-- Task item --
From the records below, transcribe exactly the lines that begin at the line with "part: (1124, 296) -> (829, 218), size x1.4" and end at the line with "part: (2192, 551) -> (1617, 407), size x1.6", both included.

-- Data to examine --
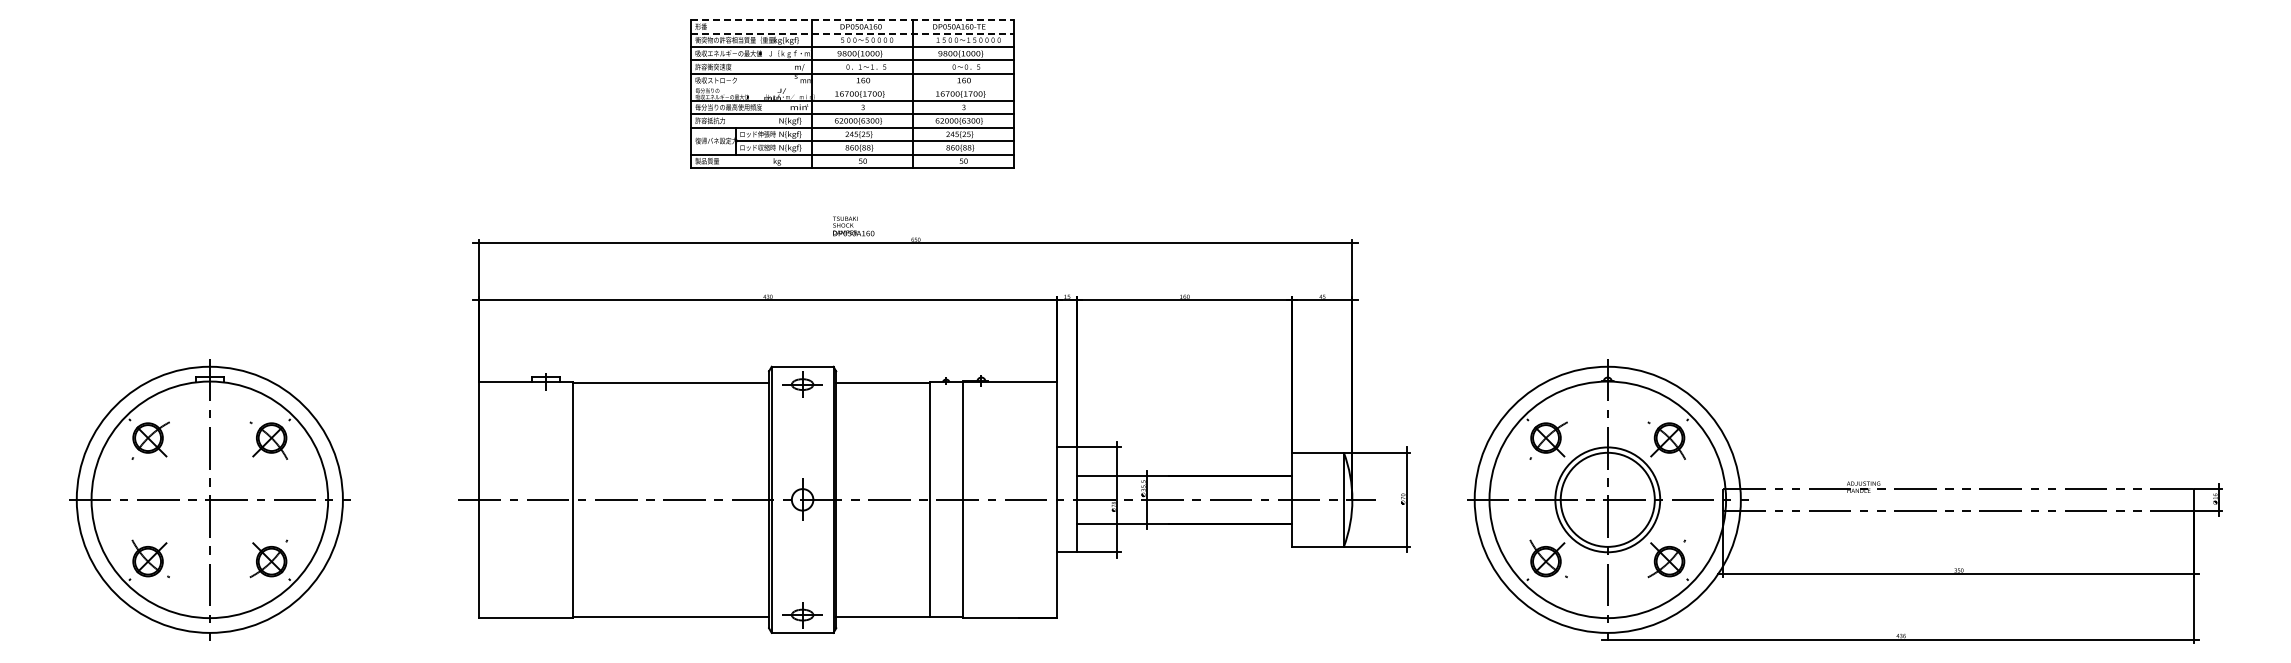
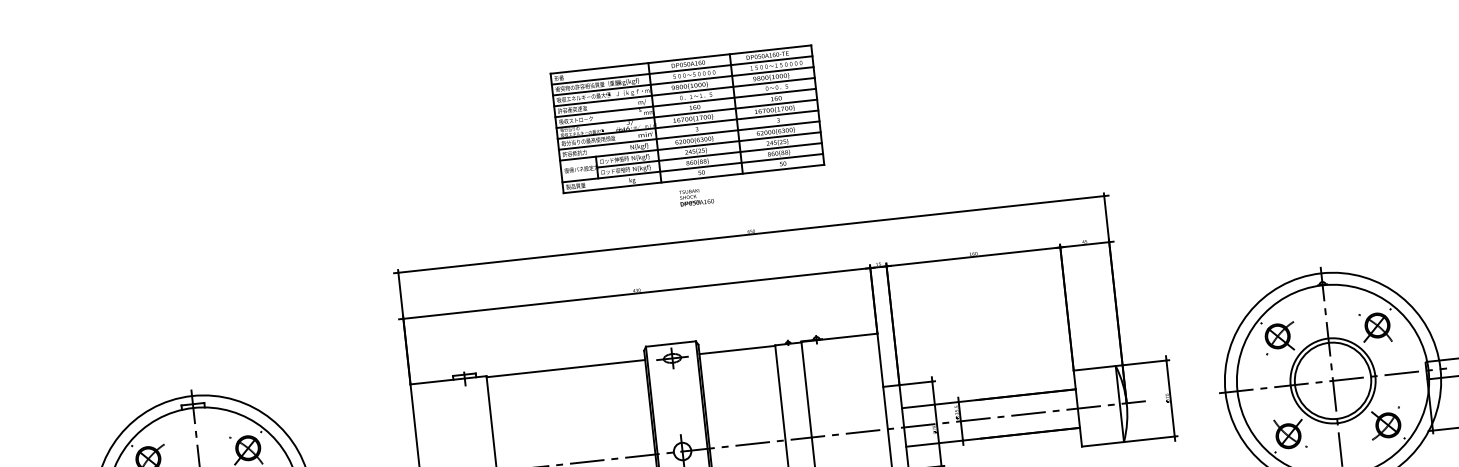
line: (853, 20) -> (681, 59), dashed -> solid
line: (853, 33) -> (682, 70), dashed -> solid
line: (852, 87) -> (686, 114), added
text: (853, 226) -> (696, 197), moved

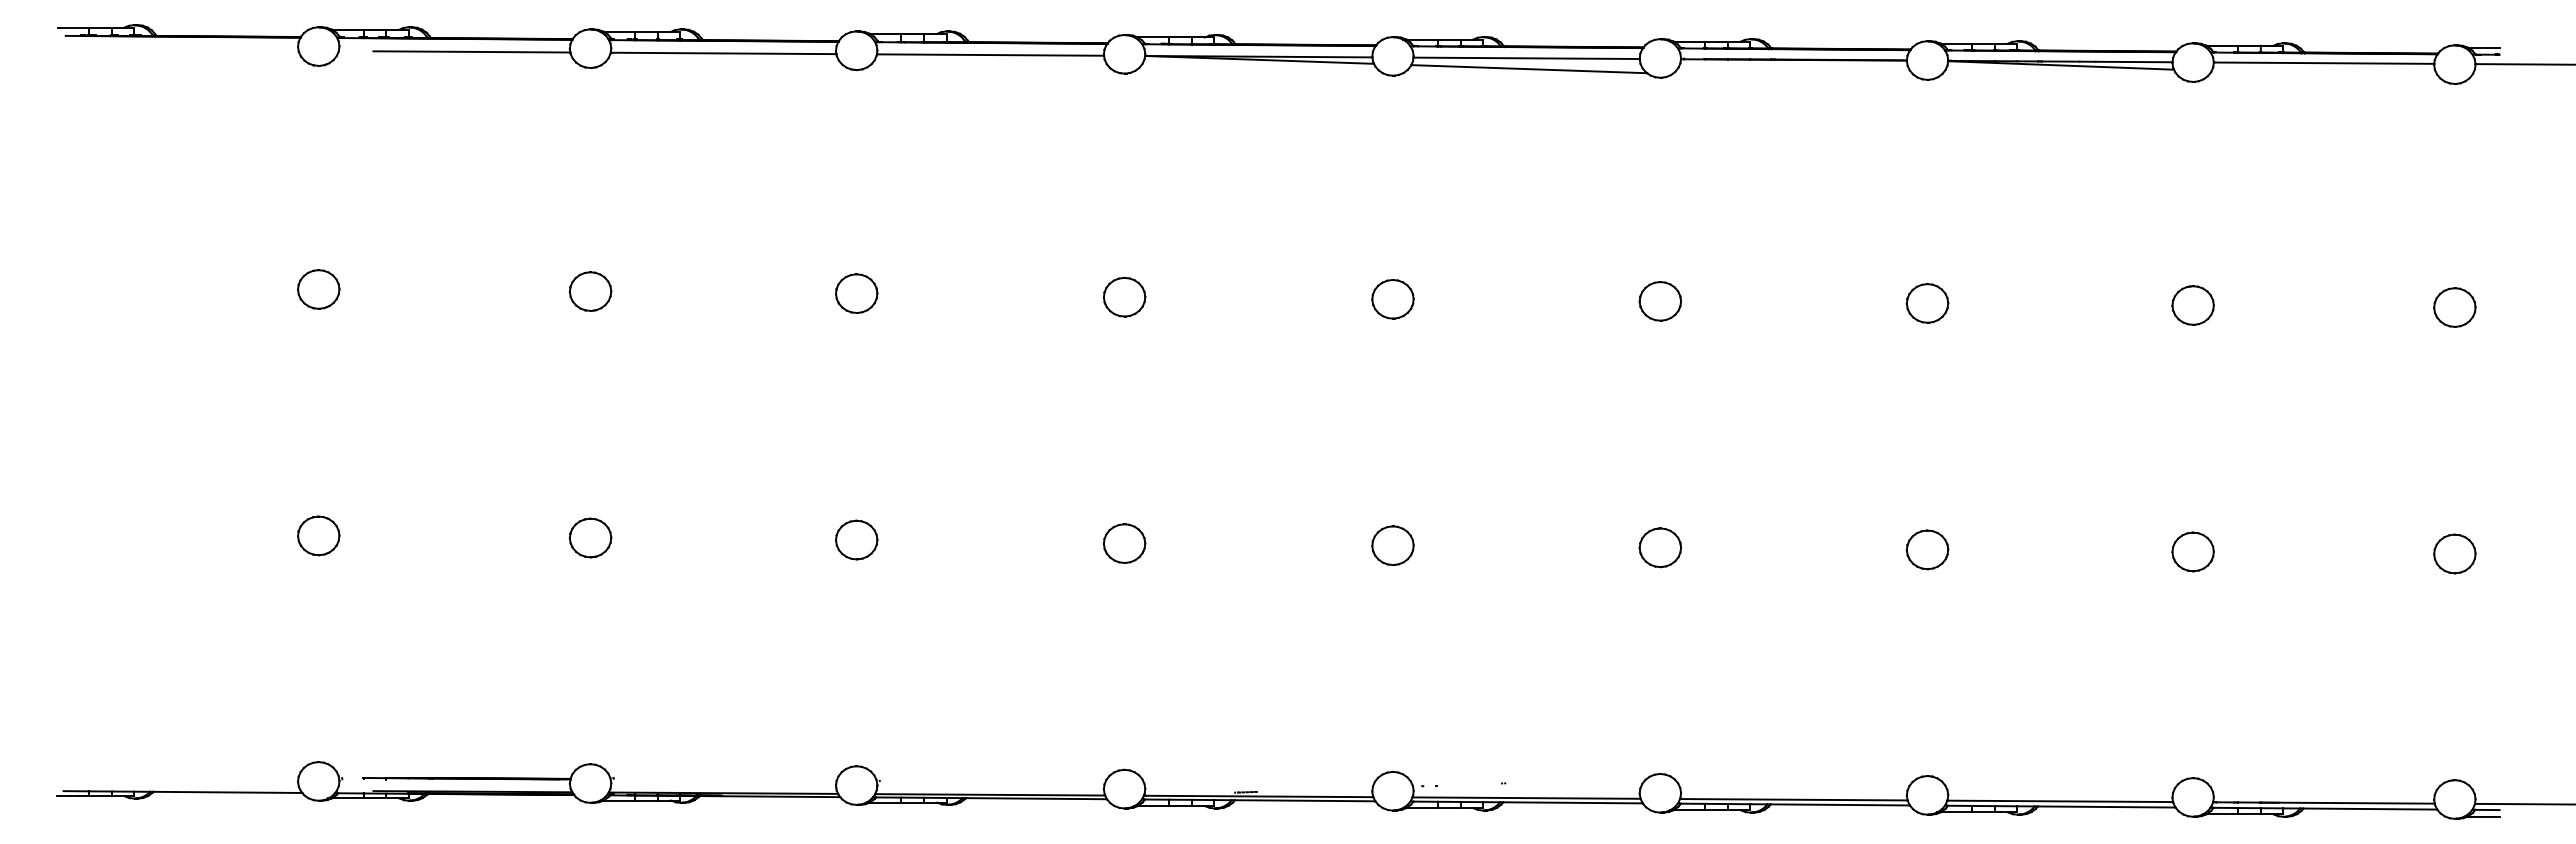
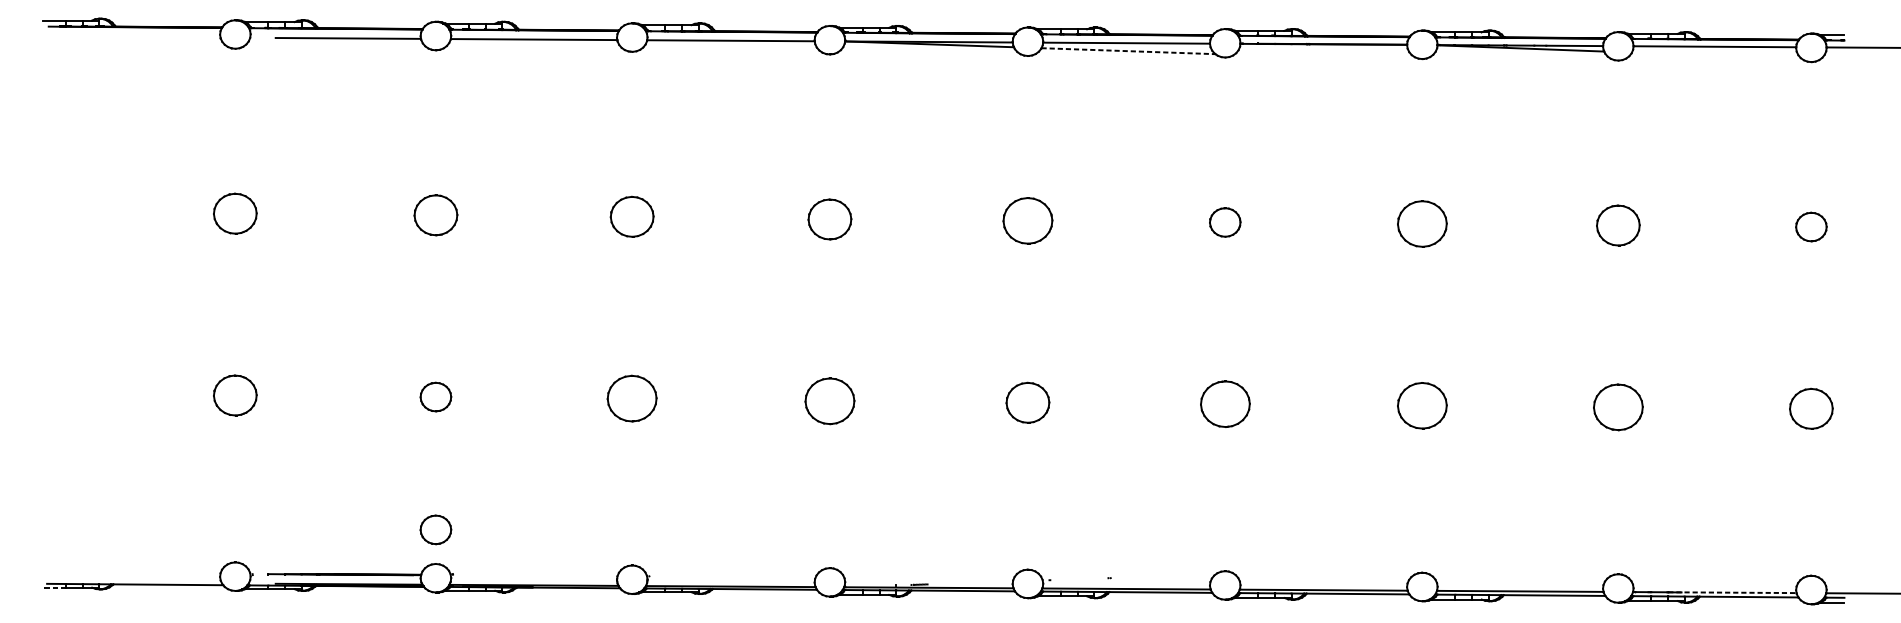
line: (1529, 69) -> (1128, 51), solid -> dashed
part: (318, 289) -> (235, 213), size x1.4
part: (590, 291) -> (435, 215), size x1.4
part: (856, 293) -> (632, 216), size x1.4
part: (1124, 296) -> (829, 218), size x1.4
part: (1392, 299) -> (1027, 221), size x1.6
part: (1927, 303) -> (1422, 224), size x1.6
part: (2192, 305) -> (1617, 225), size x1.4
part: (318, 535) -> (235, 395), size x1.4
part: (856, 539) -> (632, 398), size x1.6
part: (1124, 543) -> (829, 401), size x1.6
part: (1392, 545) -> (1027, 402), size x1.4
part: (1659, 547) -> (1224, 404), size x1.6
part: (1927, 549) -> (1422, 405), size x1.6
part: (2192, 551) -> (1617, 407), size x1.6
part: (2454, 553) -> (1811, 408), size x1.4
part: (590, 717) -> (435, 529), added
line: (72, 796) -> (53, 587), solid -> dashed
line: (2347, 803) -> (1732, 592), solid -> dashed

-- Your response --
part: (1124, 296) -> (829, 218), size x1.4
part: (1392, 299) -> (1027, 221), size x1.6
part: (1927, 303) -> (1422, 224), size x1.6
part: (2192, 305) -> (1617, 225), size x1.4
part: (318, 535) -> (235, 395), size x1.4
part: (856, 539) -> (632, 398), size x1.6
part: (1124, 543) -> (829, 401), size x1.6
part: (1392, 545) -> (1027, 402), size x1.4
part: (1659, 547) -> (1224, 404), size x1.6
part: (1927, 549) -> (1422, 405), size x1.6
part: (2192, 551) -> (1617, 407), size x1.6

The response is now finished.